The Repetition of Collapse
The narrative arc moves with existential inevitability from elation to bloodshed. It opens with the exhilarating hope of Gamsakhurdia’s 1990 election and the 1991 declaration of independence. The sense of triumph curdles as street unrest gathers pressure and the descent into the Tbilisi Civil War takes hold.
Paramilitary groups and opposition figures mount a full-scale assault that culminates in a 16-day siege of the parliament building. The footage lands hard: indiscriminate gunfire, tanks grinding across civilian streets, faces rigid with terror as people crouch by windows. The film documents the overthrow of Gamsakhurdia, fueled by former communist elements and groups linked to Russia.
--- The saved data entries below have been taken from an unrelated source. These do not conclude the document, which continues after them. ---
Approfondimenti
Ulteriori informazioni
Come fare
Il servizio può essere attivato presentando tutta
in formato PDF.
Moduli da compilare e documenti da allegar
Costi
The subsequent rise of Eduard Shevardnadze, former Soviet Foreign Minister, seals the pattern. What unfolded in 1991 Georgia functions as an antecedent, a forgotten blueprint for later geopolitical conflicts. History speaks in a repeating rhythm of collapse and control.
The Burden of Sight
Limitation treats recorded history as a mirror that reflects the motives of the hand behind the lens. The labels make media bias the central dramatic tension. The same event appears through contradictory angles, and the friction of competing narratives scuffs any simple truth.
The film dismantles the comfort of the “pure, objective image.” We even glimpse the mechanisms of production: subjects guided on where to stand or what to repeat. The images acknowledge their own construction. By presenting this plurality of viewpoints and stepping back from didactic closure, the filmmakers place the burden of sight on the viewer.
We become the historian, piecing together a moral account from shattered fragments. This meticulous study of conflicting sources and the molding of narratives turns the film into a necessary, urgent document for understanding the enduring crisis of information and power.
The documentary film Limitation is a found-footage chronicle of the tumultuous post-Soviet period in Georgia, focusing on the 1991-1992 conflict that led to the overthrow of the nation’s first democratically elected president, Zviad Gamsakhurdia. The film uses exclusively internet-sourced archival clips from various perspectives—including pro-government, pro-opposition, and KGB sources—to examine the events without voiceover narration. It premiered in November 2023 and can be viewed on streaming platforms like DAFilms and True Story.
Credits
Title: Limitation
Distributor: DAFilms, True Story
Release date: November 2023 (IDFA premiere)
Running time: 125 minutes (2 hours 5 minutes)
Director: Elene Asatiani, Soso Dumbadze
Producers and Executive Producers: Soso Dumbadze (Producer)
Cast: Zviad Gamsakhurdia, Eduard Shevardnadze, Tengiz Kitovani, Jaba Ioseliani (Note: As a found-footage documentary, the “cast” consists of historical figures appearing in the archival clips.)
Editors: Elene Asatiani
The Review
Limitation
Limitation offers a profound reflection on the fragility of truth and the eternal cycle of political collapse. By refusing the comfort of narration, Asatiani and Dumbadze compel the viewer to confront the raw, contradictory fragments of history directly. The resulting document is a vital meditation on accountability and the enduring shadow of empire. It stands as a chilling, formalistic triumph, demanding focused engagement.
PROS
- Uncompromising documentary form with no external commentary.
- Meticulous use of source labeling clarifies inherent media bias.
- The raw, low-fidelity aesthetic powerfully conveys historical trauma and immediacy.
- Offers a crucial, timely re-examination of post-Soviet political instability.
- Places the moral and historical interpretation solely on the viewer.
CONS
- The absence of introductory context may challenge viewers unfamiliar with the specific 1990s Georgian history.
- The two-hour runtime of unadorned archival footage requires intense focus and attention.
- The relentless focus on political brutality and civil unrest can be emotionally draining.